The hiker assumed the fog would clear and search crews would come for him, but neither happened.

At one point Naswell said a lightning storm sent a bolt to the ground just 15 metres away.

“I sat there for three days and nobody was coming so I had to make another plan,” he said.

The new plan involved scaling cliff sides and sliding down steep river beds for hundreds of metres until he saw cabins in the distance across Moat Lake.

“The last thing I did was I jumped off a 20-foot ledge into the water and I swam about half a mile to the cabin,” said Naswell.

In the cabin, the 50-year-old got out of his wet clothes and piled under several blankets. He said he shivered there for about an hour before he got his core temperature up.

‘I’m not dead’

He found the cabin stocked with a first aid kit for his battered legs, and enough fuel, coffee, and canned food for a few days. The first thing he ate was chicken noodle soup.
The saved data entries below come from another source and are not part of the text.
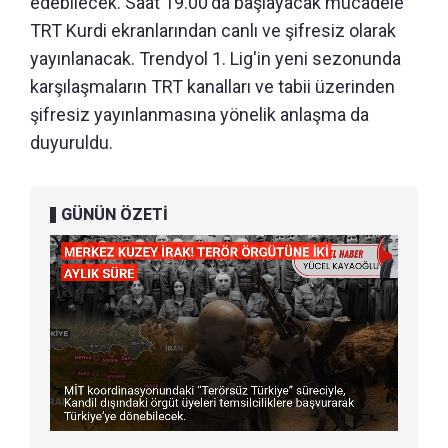
edebilecek. Saat 19.00'da başlayacak mücadele
TRT Kurdi ekranlarından canlı ve şifresiz olarak
yayınlanacak. Trendyol 1. Lig'in yeni sezonunda
karşılaşmaların TRT kanalları ve tabii üzerinden
şifresiz yayınlanmasına yönelik anlaşma da
duyuruldu.
GÜNÜN ÖZETİ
“I was saved,” he said. “It was like, ‘I’m not dead.'”

Paul Berry, search manager with Comox Valley Ground Search and Rescue, said Naswell knew the area well, but he was supposed to be home by Friday. When they found him on Monday, Berry said he was in pretty good shape.

“He had a big fire going and had cooked himself some — I think he said some Kraft Dinner — so he was warm and fed and in some dry clothes,” said Berry.

Naswell was relieved and extremely grateful to be found. He was especially thankful for the owners of the cabin.

“I left a detailed message of what I took,” he said. “I’d love to go back up there and put a few things back that aren’t in place.”